Diversi sono gli esempi che consentono di verificare cosa ha prodotto la densificazione, applicata in modo indiscriminato, e di denunciare lo stato di degrado istituzionale in materia di governo del territorio. Il più emblematico è quello di uno dei capoluoghi provinciali – il comune di Vicenza – che dispone sia di un Piano di assetto del territorio, redatto in co-pianificazione con la Regione, e di un più recente Piano degli interventi, lo strumento operativo, il solo di carattere conformativo, non soggetto a verifiche di istituzioni sovraordinate. Esaminando entrambi gli strumenti e soprattutto le modifiche introdotte nel Piano degli interventi dall’amministrazione comunale, si può a ragione sostenere che ci sia una sostanziale continuità, tra l’amministrazione di centro-destra precedente e quella attuale, nell’uso strumentale dei piani come dispositivi che meglio permettono di mobilitare l’interesse proprietario a fini elettoralistici. È evidente che si sia attuata una metamorfosi profonda dell’interesse generale, del tutto sostituito con l’interesse particolare o proprietario.
Per favorire discrezionalmente gli interessi particolari e aggirare il controllo del consumo di suolo, diversi sono gli “espedienti” utilizzati.
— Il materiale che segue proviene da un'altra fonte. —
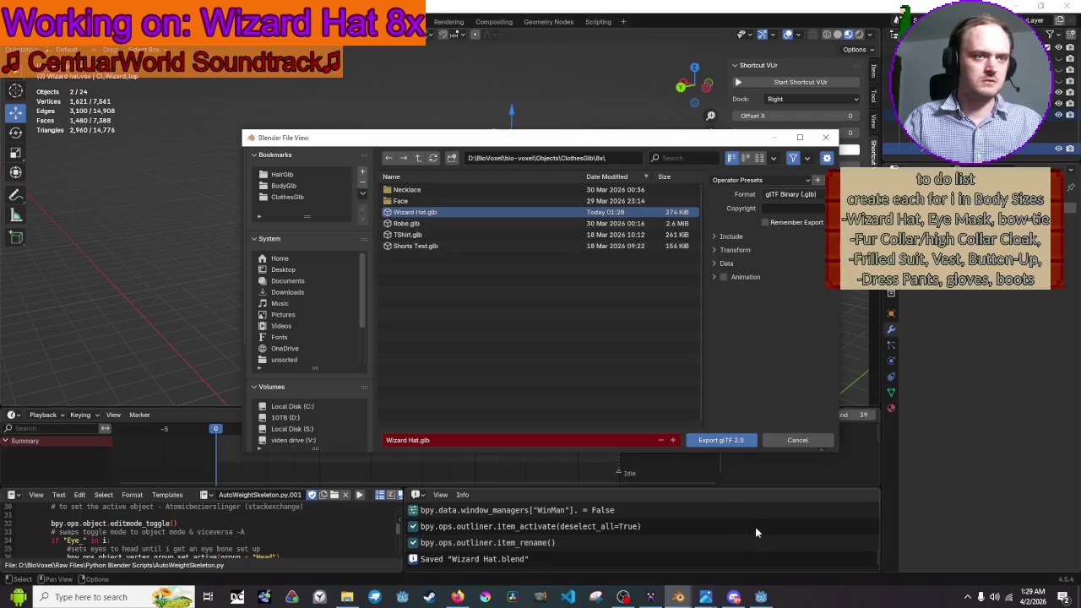
click(722, 440)
click(763, 268)
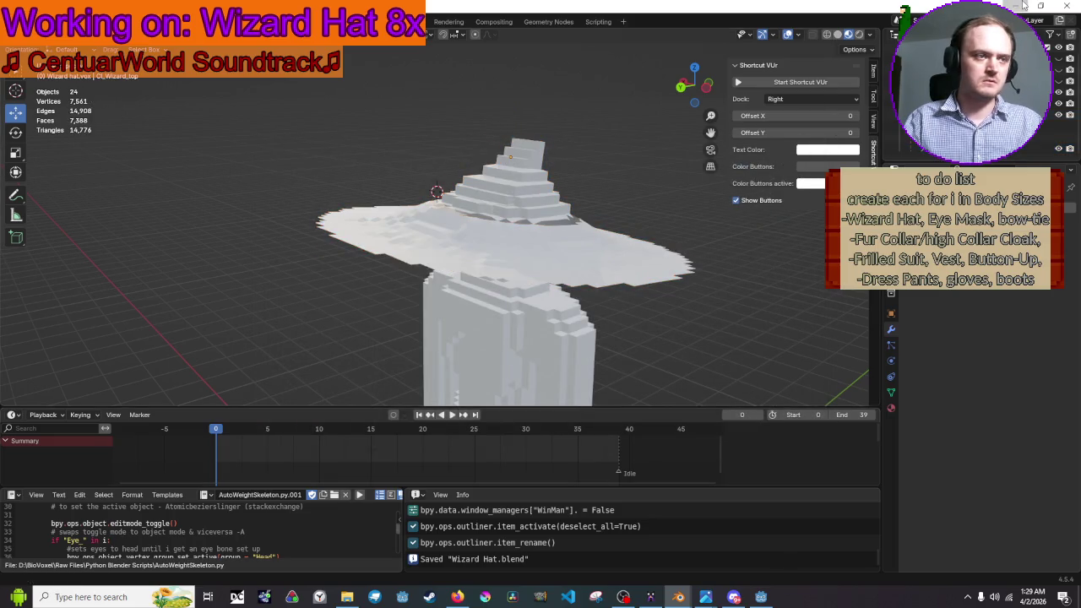
- Inspect the reimported hat in Godot, select the Wizard Hat root node and start saving it
click(1023, 5)
mouse_move(657, 245)
mouse_down()
mouse_move(467, 213)
mouse_move(367, 216)
mouse_move(416, 187)
mouse_move(515, 239)
mouse_up()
Tra questi i più significativi sono i seguenti. In primo luogo la delimitazione disinvolta, nel Piano di assetto del territorio, delle aree di urbanizzazione “consolidata”, comprendente, oltre alle zone residenziali previste dal piano regolatore non ancora attuate, anche ampie aree agricole inedificate che possono così essere interessate da trasformazione edilizia in assenza di piani di lottizzazione. Quindi, la previsione – nel Piano degli interventi – di nuovi volumi edificabili, in gran parte aggiuntivi alle previsioni del Pat, per 470 nuove costruzioni “a volumetria definita” di 600 mc su lotti “virtuali” di 400 mq. Di dubbia legittimità in relazione all’effettivo consumo di suolo, queste nuove cubature sono disseminate nelle aree agricole di frangia e del tessuto disperso nonché in aree previste a standard e in zone di fragilità idraulica. Complessivamente si tratta di una volumetria aggiuntiva di 270.000 mc, che aumenta la dispersione insediativa, corrode in larga parte il territorio agricolo e occulta il consumo di suolo reale.
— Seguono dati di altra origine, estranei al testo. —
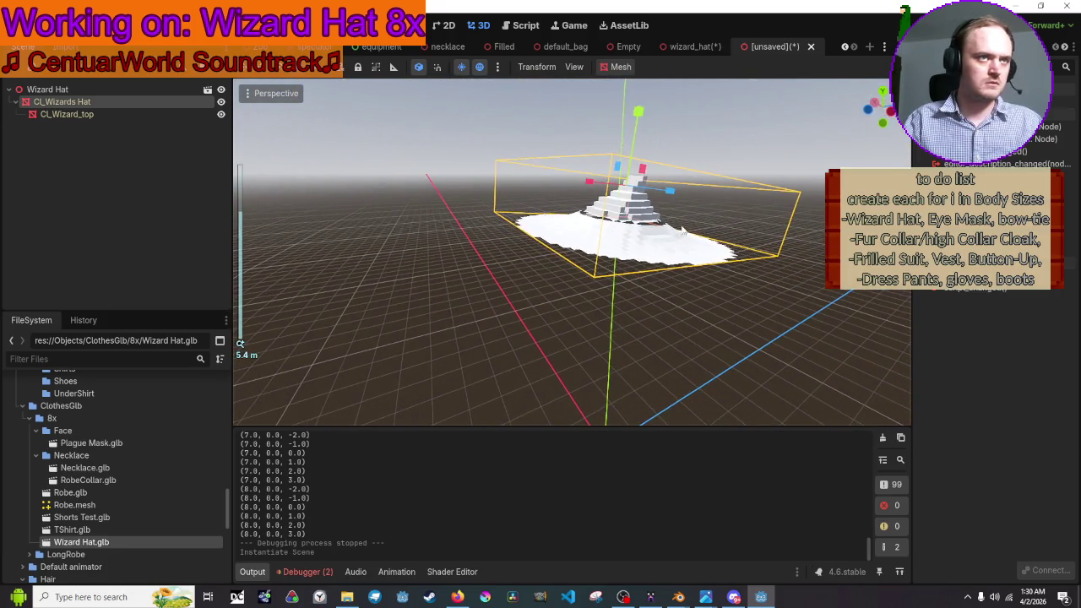
click(47, 89)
In sintesi: nessun Piano Casa riuscirebbe a “scardinare il vecchio modo di fare urbanistica” – come auspica il dirigente dell’urbanistica regionale, dimenticando che questo è il modo introdotto dalla legge urbanistica del 2004 – più di quanto dimostra di saperlo fare la “nuova stagione urbanistica” nel Veneto. In questo contesto, i governi locali che vogliono reagire a questa incultura urbanistica e si prefiggono di attuare un governo responsabile del territorio incontrano sempre maggiori difficoltà e sono spesso costretti a ricorrere presso i massimi organi di tutela giuridico-amministrativa per difendersi dai provvedimenti dell’istituzione sovraordinata.